**Exercise goal:** Rewrite the entries below with every "Taken as" changed to "Logged as" and nothing else altered, leaving out the pictures.

Recorded data:
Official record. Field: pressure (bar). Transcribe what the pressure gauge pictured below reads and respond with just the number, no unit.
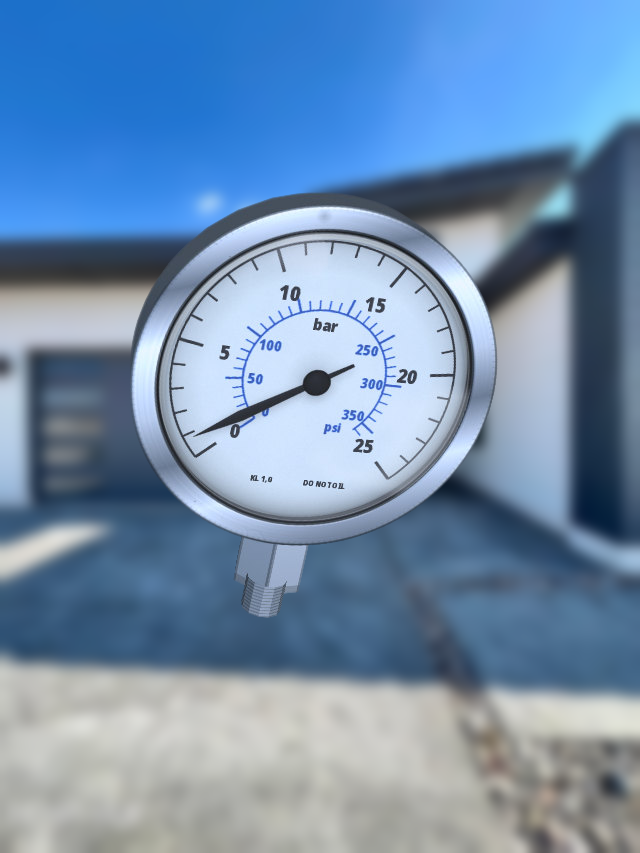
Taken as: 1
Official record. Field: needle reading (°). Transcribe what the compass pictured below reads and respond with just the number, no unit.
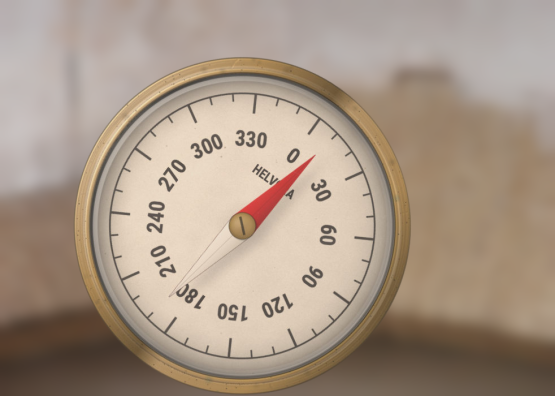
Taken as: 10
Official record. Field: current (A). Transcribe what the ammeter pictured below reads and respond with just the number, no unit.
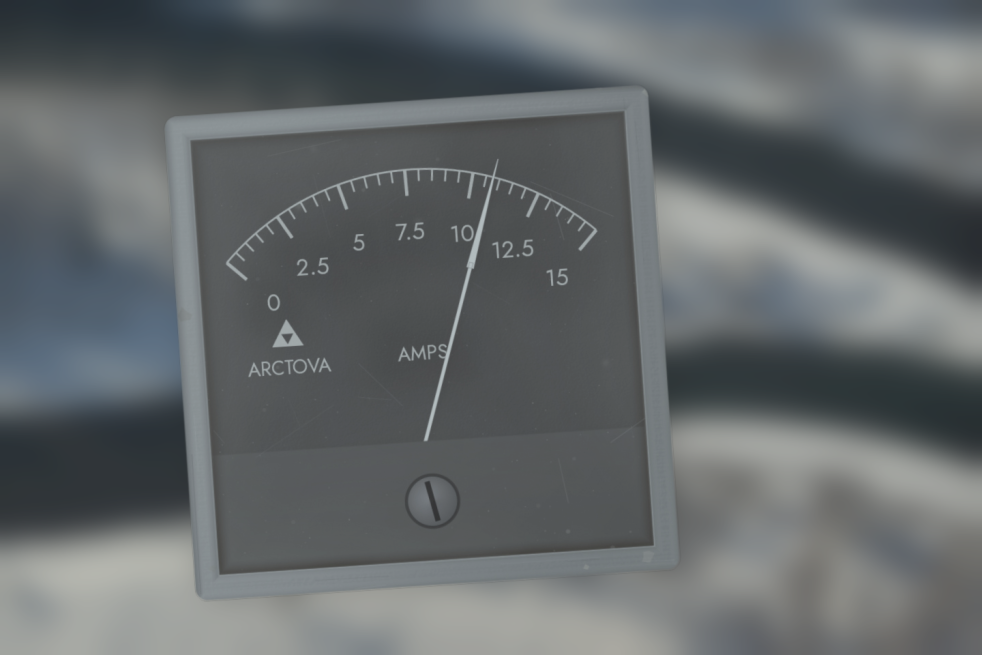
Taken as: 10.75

**Exercise answer:**
Official record. Field: pressure (bar). Transcribe what the pressure gauge pictured below reads and respond with just the number, no unit.
Logged as: 1
Official record. Field: needle reading (°). Transcribe what the compass pictured below reads and respond with just the number, no unit.
Logged as: 10
Official record. Field: current (A). Transcribe what the ammeter pictured below reads and respond with just the number, no unit.
Logged as: 10.75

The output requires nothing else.